JEFFERSON CITY, Mo. -- A Missouri House committee recommends using the state's "rainy day fund" in addition to other sources of revenue as part of the state's response to clean up and recovery from this spring's storms.
The House Interim Committee on Disaster Recovery on Friday turned in its report to Speaker Steven Tilley, R-Perryville, after a series of hearings throughout regions of the state affected by tornadoes and floods. The committee supports adding disaster response to the governor's call for a special session of the legislature and using the rainy day fund of budget reserves to help pay the state's share of the disaster cleanup and recovery.
The report also supports the formation of a legislative oversight committee to keep an eye on disaster expenses, and it supports an open call by the governor on disaster response, instead of a call that would limit discussion to the use of the budget reserve fund.

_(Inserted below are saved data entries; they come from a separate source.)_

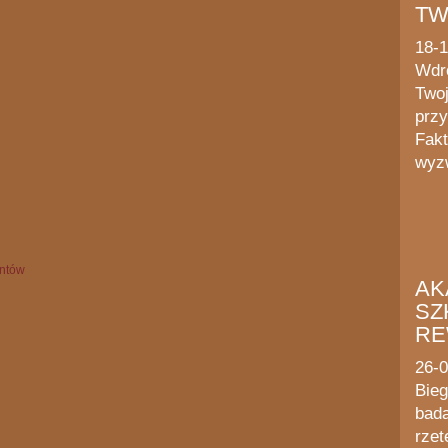
TW
18-
Wdr
Twoj
przy
Fakt
wyzw
AK
SZ
RE
26-
Bieg
bada
rzet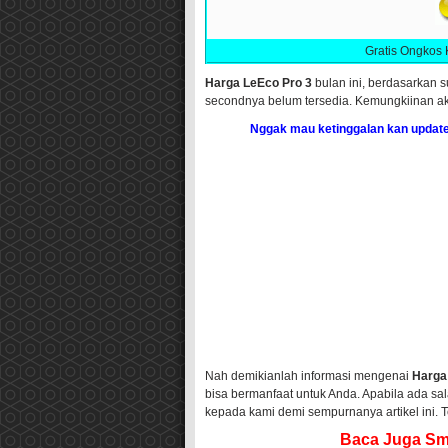
Gratis Ongkos 
Harga LeEco Pro 3
bulan ini, berdasarkan s
secondnya belum tersedia. Kemungkiinan aka
Nggak mau ketinggalan kan update
Nah demikianlah informasi mengenai
Harga
bisa bermanfaat untuk Anda. Apabila ada sa
kepada kami demi sempurnanya artikel ini. T
Baca Juga Sma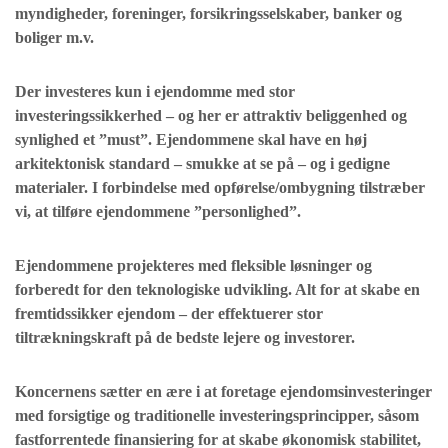
myndigheder, foreninger, forsikringsselskaber, banker og
boliger m.v.
Der investeres kun i ejendomme med stor
investeringssikkerhed – og her er attraktiv beliggenhed og
synlighed et ”must”. Ejendommene skal have en høj
arkitektonisk standard – smukke at se på – og i gedigne
materialer. I forbindelse med opførelse/ombygning tilstræber
vi, at tilføre ejendommene ”personlighed”.
Ejendommene projekteres med fleksible løsninger og
forberedt for den teknologiske udvikling. Alt for at skabe en
fremtidssikker ejendom – der effektuerer stor
tiltrækningskraft på de bedste lejere og investorer.
Koncernens sætter en ære i at foretage ejendomsinvesteringer
med forsigtige og traditionelle investeringsprincipper, såsom
fastforrentede finansiering for at skabe økonomisk stabilitet,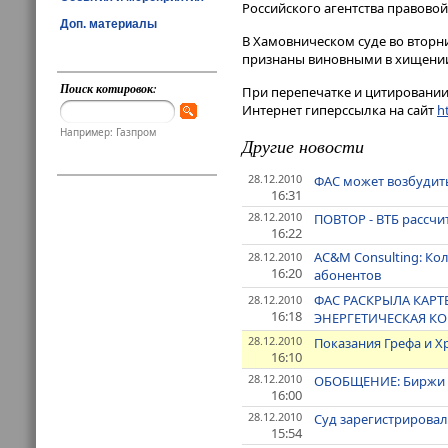
Российского агентства правовой
Доп. материалы
В Хамовническом суде во вторн
признаны виновными в хищении
Поиск котировок:
При перепечатке и цитировании 
Интернет гиперссылка на сайт
ht
Например: Газпром
Другие новости
28.12.2010
ФАС может возбудить
16:31
28.12.2010
ПОВТОР - ВТБ рассчит
16:22
AC&M Consulting: Кол
28.12.2010
16:20
абонентов
ФАС РАСКРЫЛА КАРТ
28.12.2010
16:18
ЭНЕРГЕТИЧЕСКАЯ КО
28.12.2010
Показания Грефа и Х
16:10
28.12.2010
ОБОБЩЕНИЕ: Биржи Р
16:00
28.12.2010
Суд зарегистрировал
15:54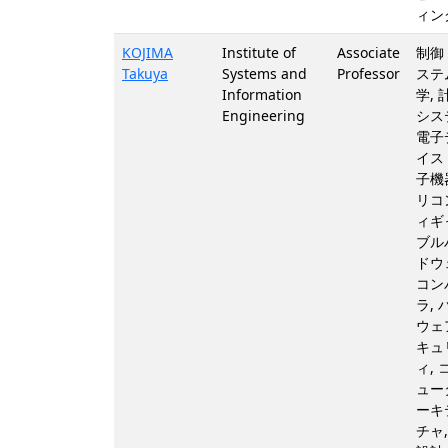
ィン
KOJIMA
Institute of
Associate
制御
Takuya
Systems and
Professor
ステ
Information
学, 
Engineering
シス
電子
イス
子機器
リコ
ィギ
ブル
ドウ
コン
ラ, 
ウェ
キュ
ィ, 
ュー
ーキ
チャ, 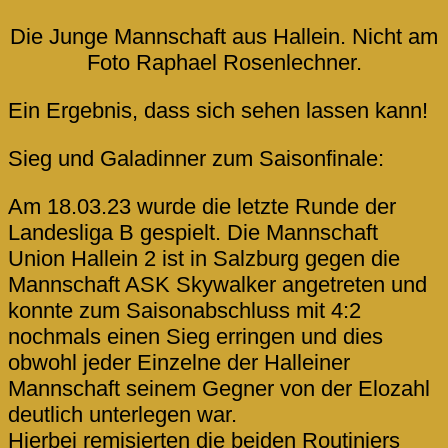
Die Junge Mannschaft aus Hallein. Nicht am
Foto Raphael Rosenlechner.
Ein Ergebnis, dass sich sehen lassen kann!
Sieg und Galadinner zum Saisonfinale:
Am 18.03.23 wurde die letzte Runde der
Landesliga B gespielt. Die Mannschaft
Union Hallein 2 ist in Salzburg gegen die
Mannschaft ASK Skywalker angetreten und
konnte zum Saisonabschluss mit 4:2
nochmals einen Sieg erringen und dies
obwohl jeder Einzelne der Halleiner
Mannschaft seinem Gegner von der Elozahl
deutlich unterlegen war.
Hierbei remisierten die beiden Routiniers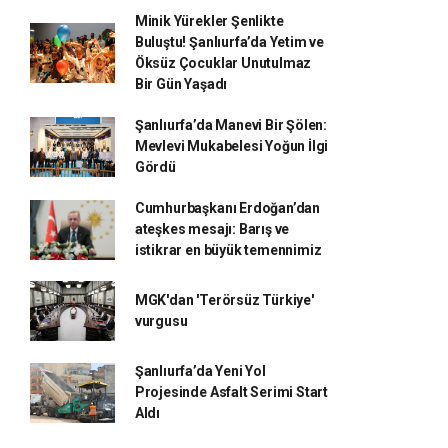
Minik Yürekler Şenlikte
Buluştu! Şanlıurfa’da Yetim ve
Öksüz Çocuklar Unutulmaz
Bir Gün Yaşadı
Şanlıurfa’da Manevi Bir Şölen:
Mevlevi Mukabelesi Yoğun İlgi
Gördü
Cumhurbaşkanı Erdoğan’dan
ateşkes mesajı: Barış ve
istikrar en büyük temennimiz
MGK'dan 'Terörsüz Türkiye'
vurgusu
Şanlıurfa’da Yeni Yol
Projesinde Asfalt Serimi Start
Aldı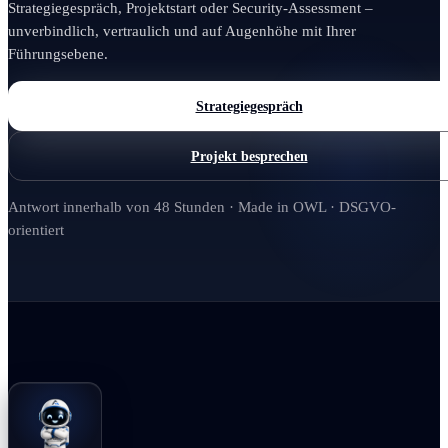
Strategiegespräch, Projektstart oder Security-Assessment –
unverbindlich, vertraulich und auf Augenhöhe mit Ihrer
Führungsebene.
Strategiegespräch
Projekt besprechen
Antwort innerhalb von 48 Stunden · Made in OWL · DSGVO-
orientiert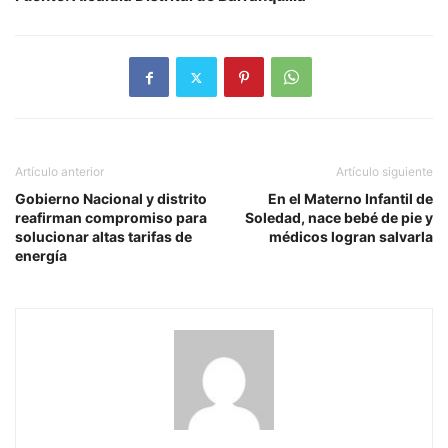
Artículo anterior
Artículo siguiente
Gobierno Nacional y distrito
En el Materno Infantil de
reafirman compromiso para
Soledad, nace bebé de pie y
solucionar altas tarifas de
médicos logran salvarla
energía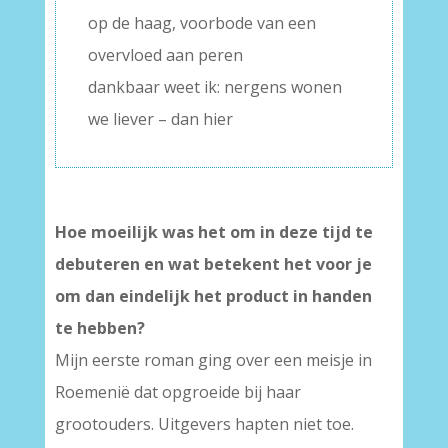
op de haag, voorbode van een
overvloed aan peren
dankbaar weet ik: nergens wonen
we liever – dan hier
Hoe moeilijk was het om in deze tijd te
debuteren en wat betekent het voor je
om dan eindelijk het product in handen
te hebben?
Mijn eerste roman ging over een meisje in
Roemenië dat opgroeide bij haar
grootouders. Uitgevers hapten niet toe.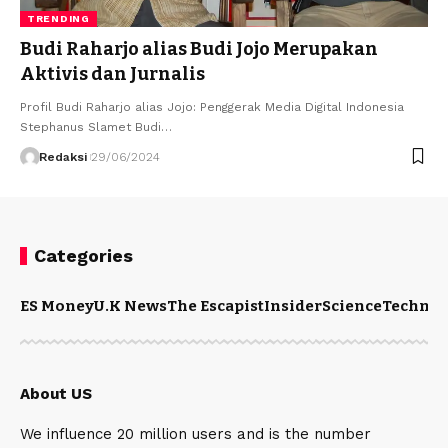
TRENDING
Budi Raharjo alias Budi Jojo Merupakan
Aktivis dan Jurnalis
Profil Budi Raharjo alias Jojo: Penggerak Media Digital Indonesia
Stephanus Slamet Budi…
Redaksi
29/06/2024
Categories
ES Money
U.K News
The Escapist
Insider
Science
Technol
About US
We influence 20 million users and is the number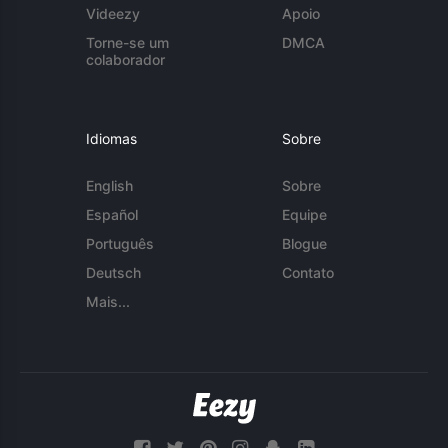
Videezy
Apoio
Torne-se um
DMCA
colaborador
Idiomas
Sobre
English
Sobre
Español
Equipe
Português
Blogue
Deutsch
Contato
Mais...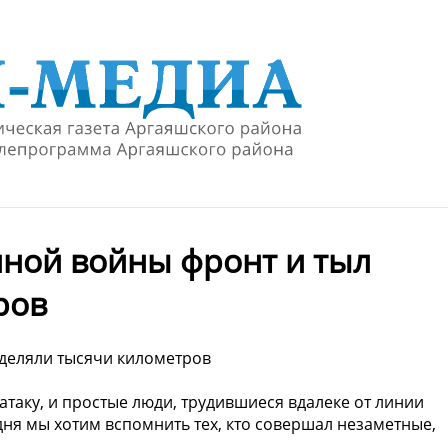
нной войны фронт и тыл
ров
зделяли тысячи километров
 атаку, и простые люди, трудившиеся вдалеке от линии
дня мы хотим вспомнить тех, кто совершал незаметные,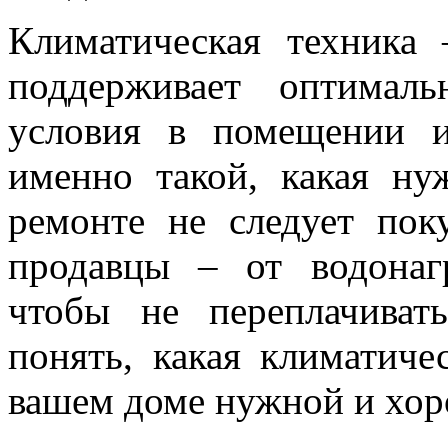
Климатическая техника 
поддерживает оптимал
условия в помещении и
именно такой, какая ну
ремонте не следует пок
продавцы – от водонагр
чтобы не переплачиват
понять, какая климатиче
вашем доме нужной и хо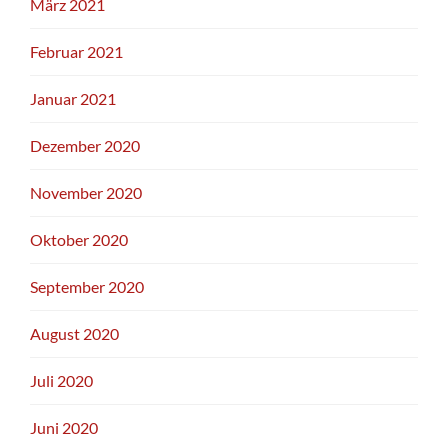
März 2021
Februar 2021
Januar 2021
Dezember 2020
November 2020
Oktober 2020
September 2020
August 2020
Juli 2020
Juni 2020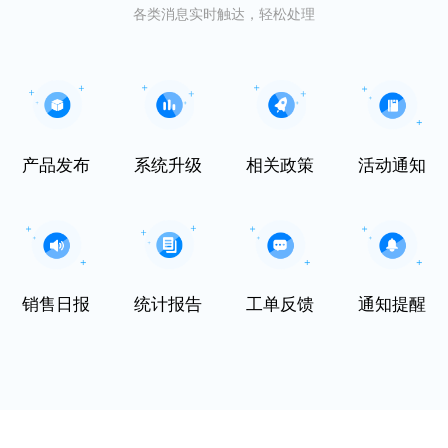
各类消息实时触达，轻松处理
产品发布
系统升级
相关政策
活动通知
销售日报
统计报告
工单反馈
通知提醒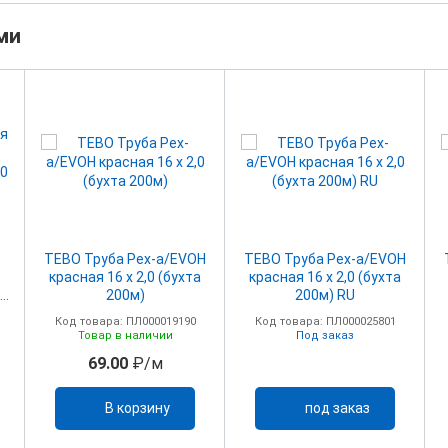
ми
TEBO Труба Pex-a/EVOH
TEBO Труба Pex-a/EVOH
красная 16 х 2,0 (бухта
красная 16 х 2,0 (бухта
50
200м)
200м) RU
Код товара: ПЛ000019190
Код товара: ПЛ000025801
Товар в наличии
Под заказ
69.00
₽/м
В корзину
под заказ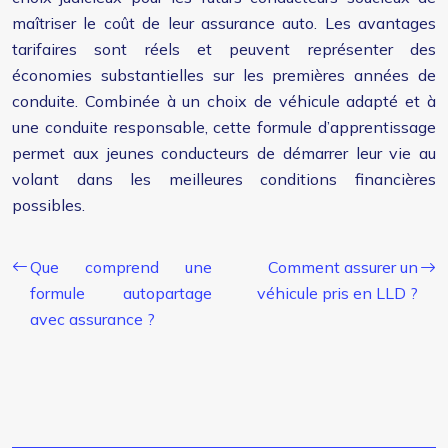
maîtriser le coût de leur assurance auto. Les avantages
tarifaires sont réels et peuvent représenter des
économies substantielles sur les premières années de
conduite. Combinée à un choix de véhicule adapté et à
une conduite responsable, cette formule d’apprentissage
permet aux jeunes conducteurs de démarrer leur vie au
volant dans les meilleures conditions financières
possibles.
Que comprend une
Comment assurer un
formule autopartage
véhicule pris en LLD ?
avec assurance ?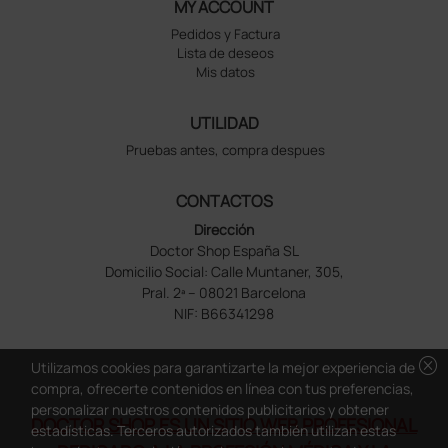
MY ACCOUNT
Pedidos y Factura
Lista de deseos
Mis datos
UTILIDAD
Pruebas antes, compra despues
CONTACTOS
Dirección
Doctor Shop España SL
Domicilio Social: Calle Muntaner, 305,
Pral. 2ª – 08021 Barcelona
NIF: B66341298
cancel
Utilizamos cookies para garantizarte la mejor experiencia de
compra, ofrecerte contenidos en línea con tus preferencias,
personalizar nuestros contenidos publicitarios y obtener
DOCTOR SHOP ES UN SITIO WEB PROFESIONAL
estadísticas. Terceros autorizados también utilizan estas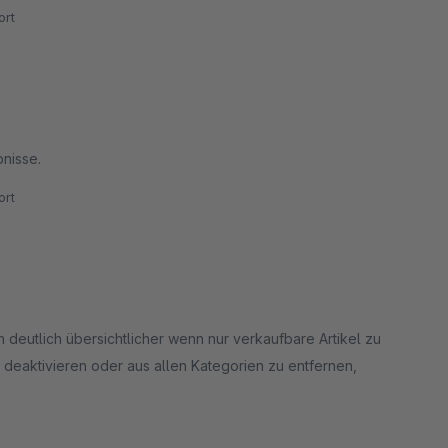
rt
bnisse.
rt
 deutlich übersichtlicher wenn nur verkaufbare Artikel zu
u deaktivieren oder aus allen Kategorien zu entfernen,
ert, dass auch Zubehör welches nicht verfügbar ist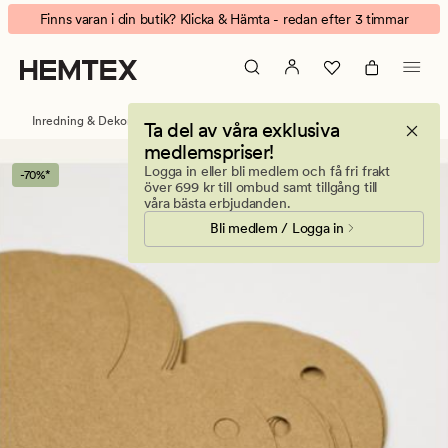
Heart
Animerad
Finns varan i din butik? Klicka & Hämta - redan efter 3 timmar
presentetikett
banner.
12st
Klicka
natur
på
ESCAPE
Inredning & Dekorationer
Present och festtillbehör
Ta del av våra exklusiva
för
medlemspriser!
att
Logga in eller bli medlem och få fri frakt
-70%*
pausa.
över 699 kr till ombud samt tillgång till
våra bästa erbjudanden.
Bli medlem / Logga in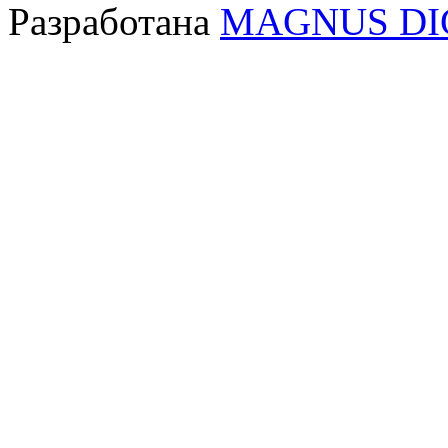
Разработана
MAGNUS DI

"There are multiple solutions to our recovery process that we should be looking at and we should not be too narrow in how we address helping these communities get back on their feet," said committee chairman Rep. Shane Schoeller, R-Willard.
Earlier last week, state budget director Linda Luebbering told the committee that the state is still waiting for estimates of the costs of cleanup and recovery from the Federal Emergency Management Agency.
Use of the rainy day fund could free up about $250 million for cleanup and recovery. In addition, Gov. Jay Nixon has held back about $150 million from the FY 2012 state budget that is earmarked for disaster recovery. It's expected Nixon will call a special session of the legislature to meet in September, around the time of the annual legislative veto session, which is scheduled for the second week in September.